In any case, bets on adjustments to the Selic rate require caution because, year after year, Brazil pays one of the highest interest rates in the world with dubious results. Not due to inefficiency on the part of the Central Bank. Gabriel Galípolo, without mincing words, has already indicated that monetary policy swims against the current of fiscal expansion and subsidies – a combination that weakens the institution's policy.

In the week that Japan, Australia, England, and Switzerland set base rates with an upward trend due to inflationary pressures stemming from escalating oil prices, thanks to the US-Iran conflict, the Federal Reserve, now under the leadership of Kevin Warsh, appointed by Donald Trump, will also discuss its rate on Wednesday, the 17th.

The world's largest central bank may signal an increase later this year, as predicted by the US Treasury futures market. However, even if confirmed, this decision will not necessarily influence the Brazilian Central Bank at this time, partly because the institution will be exposed to a "new" variable in deciding its next steps – the election calendar – which suggests containing market volatility.

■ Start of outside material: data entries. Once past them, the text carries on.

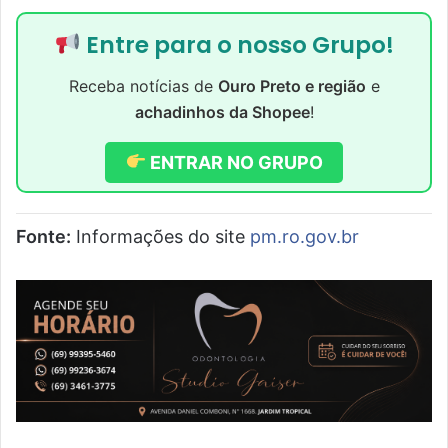
Entre para o nosso Grupo!
Receba notícias de
Ouro Preto e região
e
achadinhos da Shopee
!
ENTRAR NO GRUPO
Fonte:
Informações do site
pm.ro.gov.br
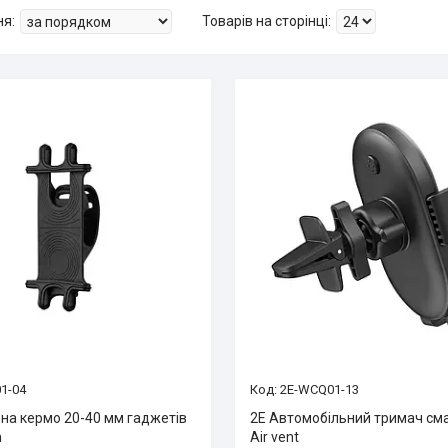
1-04
2E-WCQ01-13
 на кермо 20-40 мм гаджетів
2E Автомобільний тримач см
m
Air vent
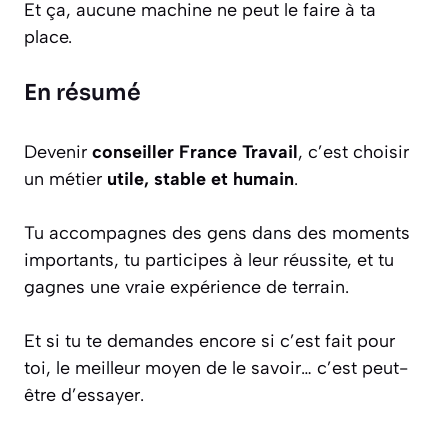
Et ça, aucune machine ne peut le faire à ta
place.
En résumé
Devenir
conseiller France Travail
, c’est choisir
un métier
utile, stable et humain
.
Tu accompagnes des gens dans des moments
importants, tu participes à leur réussite, et tu
gagnes une vraie expérience de terrain.
Et si tu te demandes encore si c’est fait pour
toi, le meilleur moyen de le savoir… c’est peut-
être d’essayer.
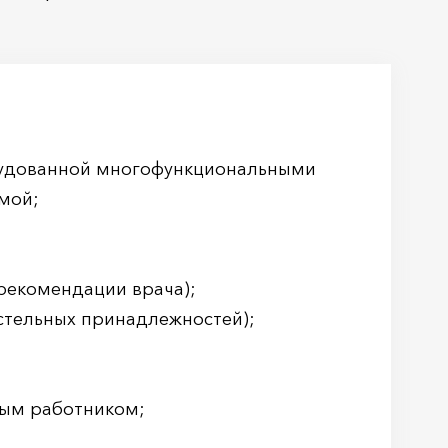
рудованной многофункциональными
мой;
 рекомендации врача);
стельных принадлежностей);
ным работником;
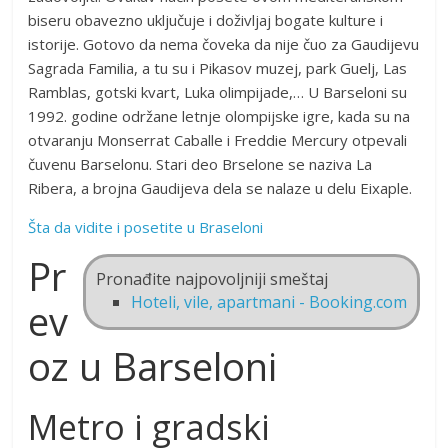
biseru obavezno uključuje i doživljaj bogate kulture i
istorije. Gotovo da nema čoveka da nije čuo za Gaudijevu
Sagrada Familia, a tu su i Pikasov muzej, park Guelj, Las
Ramblas, gotski kvart, Luka olimpijade,… U Barseloni su
1992. godine održane letnje olompijske igre, kada su na
otvaranju Monserrat Caballe i Freddie Mercury otpevali
čuvenu Barselonu. Stari deo Brselone se naziva La
Ribera, a brojna Gaudijeva dela se nalaze u delu Eixaple.
Šta da vidite i posetite u Braseloni
Pr
Pronađite najpovoljniji smeštaj
Hoteli, vile, apartmani - Booking.com
ev
oz u Barseloni
Metro i gradski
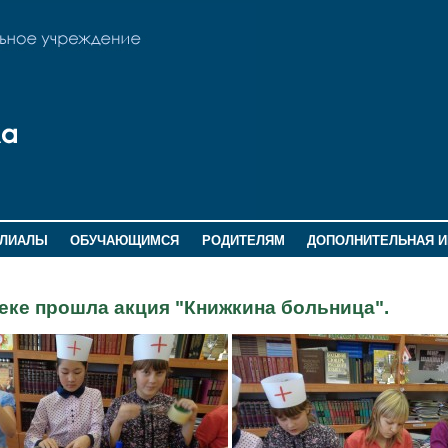
ИЛИАЛЫ
ОБУЧАЮЩИМСЯ
РОДИТЕЛЯМ
ДОПОЛНИТЕЛЬНАЯ 
теке прошла акция "Книжкина больница".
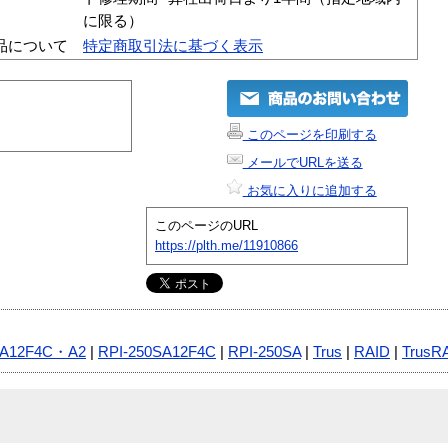
に限る）
品について
特定商取引法に基づく表示
このページを印刷する
メールでURLを送る
お気に入りに追加する
このページのURL
https://plth.me/11910866
SA12F4C・A2
|
RPI-250SA12F4C
|
RPI-250SA
|
Trus
|
RAID
|
TrusR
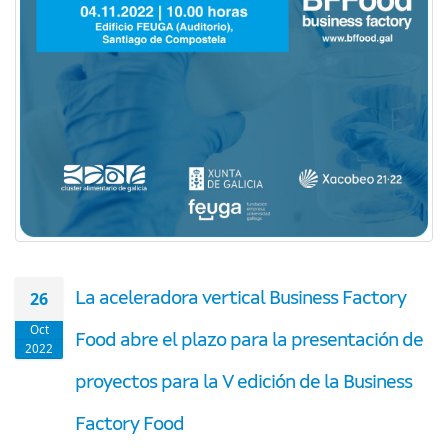
26
La aceleradora vertical Business Factory
Oct
Food abre el plazo para la presentación de
2022
proyectos para la V edición de la Business
Factory Food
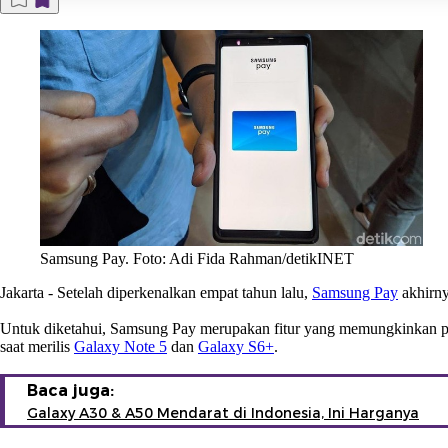
Samsung Pay. Foto: Adi Fida Rahman/detikINET
Jakarta
- Setelah diperkenalkan empat tahun lalu,
Samsung Pay
akhirny
Untuk diketahui, Samsung Pay merupakan fitur yang memungkinkan 
saat merilis
Galaxy Note 5
dan
Galaxy S6+
.
Baca juga:
Galaxy A30 & A50 Mendarat di Indonesia, Ini Harganya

In this context, the expectation arises that the Central Bank should distance itself from the elections, with the first round of voting on October 4th and a possible second round on October 25th. Avoiding adjustments to the Selic rate close to the election dates is prudent. This is also a way to avoid speculation about the Committee's decisions, whatever they may be, which could potentially suggest a preference for candidate A or B for the presidency.

And, by extension, also to avoid speculation about whether or not to maintain the current economic policy, which stubbornly fails to contain the growth of public debt, which in April exceeded 80% of GDP and continues to advance as if there were no tomorrow.

This trajectory holds for 2027 a pre-announced fiscal backlash fueled by "bomb bills" approved hastily by a Congress also rushing towards elections – the presidential election and the election in February 2027, when the presidencies of the Chamber and the Senate will be at stake.

This assumption suggests that the stability of the Selic rate in September is welcome. In the last general elections, in 2022, when then-candidate Luiz Inácio Lula da Silva was elected with 50.90% of the valid votes, against 49.10% for Jair Bolsonaro, caution prevailed at the Central Bank.

That year, the last action by the Copom (Monetary Policy Committee) occurred in August, when the Selic rate reached 13.75%, a rate sustained for an entire year, establishing Brazil as the world's highest payer of real interest rates, at 8.16%. This is the current level of remuneration for inflation-indexed NTN-B Treasury bonds. Proof that Brazil has moved but hasn't moved forward.